As powerful as it is, many aspects of Hadoop remain too low-level, error-prone and slow for developers who need higher levels of abstraction. Cascading enables simpler and more testable workflows for multiple MapReduce jobs. Apache Spark lets developers treat data sets like simple lists and uses cluster memory to make jobs run faster. A companion project to Spark, Shark, similarly uses memory to make Hive queries run faster.
Apache Accumulo was originally built by the National Security Agency to supplement HBase with cell-level security. Numerous projects, including the analytics and visualization tool Lumify, are built on Accumulo.
In 2010, Google wrote a paper on Dremel, which facilitates fast queries on cloud-scale data. Dremel supports Google’s BigQuery product and has never been released, but Cloudera’s Impala and MapR’s Apache Drill are open-source implementations.
With network data (e.g. SIGINT or financial transactions) requiring graph analytics, MapReduce can be especially slow. A popular alternative programming model is Bulk-Synchronous Parallel (BSP), which abandons disk I/O for messages sent along the network.
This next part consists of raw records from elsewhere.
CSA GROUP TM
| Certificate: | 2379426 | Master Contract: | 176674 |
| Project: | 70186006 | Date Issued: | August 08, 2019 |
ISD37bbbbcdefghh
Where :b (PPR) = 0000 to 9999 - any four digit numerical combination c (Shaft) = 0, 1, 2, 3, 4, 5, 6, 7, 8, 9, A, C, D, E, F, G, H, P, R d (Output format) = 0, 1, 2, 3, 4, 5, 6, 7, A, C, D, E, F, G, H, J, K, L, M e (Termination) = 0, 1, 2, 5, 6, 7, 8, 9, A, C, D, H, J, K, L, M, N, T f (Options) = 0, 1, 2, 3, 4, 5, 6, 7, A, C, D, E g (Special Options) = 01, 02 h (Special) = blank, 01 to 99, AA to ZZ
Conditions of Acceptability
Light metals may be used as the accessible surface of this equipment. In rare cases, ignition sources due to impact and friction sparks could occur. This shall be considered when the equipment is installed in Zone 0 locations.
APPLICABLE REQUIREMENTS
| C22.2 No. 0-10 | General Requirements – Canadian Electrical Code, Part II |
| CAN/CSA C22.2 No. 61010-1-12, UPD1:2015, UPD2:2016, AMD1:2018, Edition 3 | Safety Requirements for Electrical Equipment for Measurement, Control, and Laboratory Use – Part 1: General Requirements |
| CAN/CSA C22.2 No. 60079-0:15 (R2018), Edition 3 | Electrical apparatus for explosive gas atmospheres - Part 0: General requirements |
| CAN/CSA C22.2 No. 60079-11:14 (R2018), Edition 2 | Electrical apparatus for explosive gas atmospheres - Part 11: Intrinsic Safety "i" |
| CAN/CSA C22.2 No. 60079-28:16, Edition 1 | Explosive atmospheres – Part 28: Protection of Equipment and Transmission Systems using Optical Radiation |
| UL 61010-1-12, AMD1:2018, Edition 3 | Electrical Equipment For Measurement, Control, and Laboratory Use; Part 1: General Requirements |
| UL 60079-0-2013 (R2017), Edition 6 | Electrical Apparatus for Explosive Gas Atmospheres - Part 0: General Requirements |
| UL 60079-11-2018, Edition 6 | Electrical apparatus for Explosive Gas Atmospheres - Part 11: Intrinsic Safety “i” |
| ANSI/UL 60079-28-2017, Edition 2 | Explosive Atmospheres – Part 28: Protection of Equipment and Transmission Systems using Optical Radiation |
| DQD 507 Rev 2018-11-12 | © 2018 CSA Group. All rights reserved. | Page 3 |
Apache Hama and Apache Giraph both use BSP to support graph analytics, and Titan is a graph database that uses HBase and other backends to store cloud-scale graphs.
While these tools excel with batch analytics, and what about analytics on data streaming from a feed like a message queue or Twitter? Apache Storm and Spark Streaming can help there.
All these tools leverage existing Hadoop artifacts like HDFS files and Hive queries. For example, I have written analytics with Spark against an existing HBase table.
Hopefully you can now assess Hadoop to see if it has a place in your enterprise. As for me, I am still trying to wrap my head around Zumba.